> [À faire]
1. Recopiez le texte sur Abraham Teerlink, tout le passage depuis « Étude de rochers » jusqu'à « atelier de maître3. ».
2. Répondez à ces questions d'après le texte sur Abraham Teerlink :
(a) De quelle ville Abraham Teerlink est-il originaire ?
(b) Qui a instauré la bourse dont il a bénéficié ?
(c) Quand est-il parti pour Paris ?

19. Abraham Teerlink

Dordrecht 1776 – 1857 Rome

Étude de rochers et de végétation

Originaire de Dordrecht, où il débuta sa formation de peintre, Abraham Teerlink fit partie des jeunes artistes qui, entre 1807 et 1810, obtinrent une bourse pour aller étudier deux ans à Paris, puis deux ans à Rome. Cette bourse fut instaurée par le roi de Hollande, Louis Bonaparte (r. 1806–1810), afin de stimuler le développement des beaux-arts aux Pays-Bas. Bien qu’inspirée du Prix de Rome français, il y avait quelques différences, notamment la possibilité pour les peintres de paysage d’être nommés1. Teerlink appartint à cette dernière catégorie2. Il partit après le 11 juin 1807 à Paris où, contrairement aux autres pensionnaires, il ne semble pas avoir intégré un atelier de maître3.

> [Extraits d'enregistrements]

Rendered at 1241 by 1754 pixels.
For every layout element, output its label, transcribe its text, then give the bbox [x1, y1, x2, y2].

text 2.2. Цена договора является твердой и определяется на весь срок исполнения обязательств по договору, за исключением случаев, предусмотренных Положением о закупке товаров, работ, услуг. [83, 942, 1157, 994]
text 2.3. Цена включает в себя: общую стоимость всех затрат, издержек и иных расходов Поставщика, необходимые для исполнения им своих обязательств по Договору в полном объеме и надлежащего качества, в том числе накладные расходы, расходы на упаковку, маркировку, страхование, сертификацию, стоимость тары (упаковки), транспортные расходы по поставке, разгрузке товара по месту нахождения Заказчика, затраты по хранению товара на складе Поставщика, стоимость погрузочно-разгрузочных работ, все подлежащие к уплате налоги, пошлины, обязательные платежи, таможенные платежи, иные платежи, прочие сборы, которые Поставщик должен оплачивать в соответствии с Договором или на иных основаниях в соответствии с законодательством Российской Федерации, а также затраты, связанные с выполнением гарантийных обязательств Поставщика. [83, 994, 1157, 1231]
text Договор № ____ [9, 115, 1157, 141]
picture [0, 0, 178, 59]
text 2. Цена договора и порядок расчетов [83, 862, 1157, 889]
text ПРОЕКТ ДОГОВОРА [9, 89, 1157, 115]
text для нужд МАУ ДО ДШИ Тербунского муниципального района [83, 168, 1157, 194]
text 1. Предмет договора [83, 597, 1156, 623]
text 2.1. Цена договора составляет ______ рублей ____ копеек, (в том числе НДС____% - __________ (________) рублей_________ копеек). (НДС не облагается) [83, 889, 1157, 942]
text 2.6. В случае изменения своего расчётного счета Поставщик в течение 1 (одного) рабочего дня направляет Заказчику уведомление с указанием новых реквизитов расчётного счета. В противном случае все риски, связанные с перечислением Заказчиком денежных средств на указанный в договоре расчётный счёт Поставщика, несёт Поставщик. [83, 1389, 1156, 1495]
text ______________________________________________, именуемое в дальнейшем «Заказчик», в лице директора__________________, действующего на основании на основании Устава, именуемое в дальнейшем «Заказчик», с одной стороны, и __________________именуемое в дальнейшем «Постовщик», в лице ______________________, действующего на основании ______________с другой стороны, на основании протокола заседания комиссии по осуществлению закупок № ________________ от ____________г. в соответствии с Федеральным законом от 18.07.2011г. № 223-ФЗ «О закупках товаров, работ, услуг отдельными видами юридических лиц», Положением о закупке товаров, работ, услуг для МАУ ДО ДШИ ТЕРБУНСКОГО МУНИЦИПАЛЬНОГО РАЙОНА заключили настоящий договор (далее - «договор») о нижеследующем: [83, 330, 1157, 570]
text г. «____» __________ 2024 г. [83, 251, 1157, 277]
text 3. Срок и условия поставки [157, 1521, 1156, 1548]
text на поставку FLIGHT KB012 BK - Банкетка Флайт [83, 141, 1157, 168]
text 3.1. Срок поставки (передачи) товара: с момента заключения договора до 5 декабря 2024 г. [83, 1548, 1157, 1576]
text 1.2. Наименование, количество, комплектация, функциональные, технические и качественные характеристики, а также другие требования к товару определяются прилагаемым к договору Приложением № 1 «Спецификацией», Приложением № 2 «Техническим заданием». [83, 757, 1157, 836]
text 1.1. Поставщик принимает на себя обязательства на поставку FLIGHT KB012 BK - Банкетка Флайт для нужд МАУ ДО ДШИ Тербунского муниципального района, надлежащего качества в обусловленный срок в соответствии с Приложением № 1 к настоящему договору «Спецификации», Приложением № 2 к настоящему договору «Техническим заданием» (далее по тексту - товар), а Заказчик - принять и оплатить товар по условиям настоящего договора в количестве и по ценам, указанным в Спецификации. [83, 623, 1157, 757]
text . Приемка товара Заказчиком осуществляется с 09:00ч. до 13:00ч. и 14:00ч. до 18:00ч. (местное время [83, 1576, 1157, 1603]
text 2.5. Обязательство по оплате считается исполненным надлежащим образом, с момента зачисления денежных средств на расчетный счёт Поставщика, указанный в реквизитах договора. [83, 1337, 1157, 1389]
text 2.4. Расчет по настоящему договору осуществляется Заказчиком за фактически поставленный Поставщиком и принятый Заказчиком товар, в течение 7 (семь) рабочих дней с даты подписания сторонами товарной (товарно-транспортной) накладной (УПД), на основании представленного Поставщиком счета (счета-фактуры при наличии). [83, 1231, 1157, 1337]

> [Résultats de l'exercice]
1.
Étude de rochers et de végétation

Originaire de Dordrecht, où il débuta sa formation de peintre, Abraham Teerlink fit partie des jeunes artistes qui, entre 1807 et 1810, obtinrent une bourse pour aller étudier deux ans à Paris, puis deux ans à Rome. Cette bourse fut instaurée par le roi de Hollande, Louis Bonaparte (r. 1806–1810), afin de stimuler le développement des beaux-arts aux Pays-Bas. Bien qu’inspirée du Prix de Rome français, il y avait quelques différences, notamment la possibilité pour les peintres de paysage d’être nommés1. Teerlink appartint à cette dernière catégorie2. Il partit après le 11 juin 1807 à Paris où, contrairement aux autres pensionnaires, il ne semble pas avoir intégré un atelier de maître3.

2.
(a) De Dordrecht.
(b) Le roi de Hollande, Louis Bonaparte.
(c) Après le 11 juin 1807.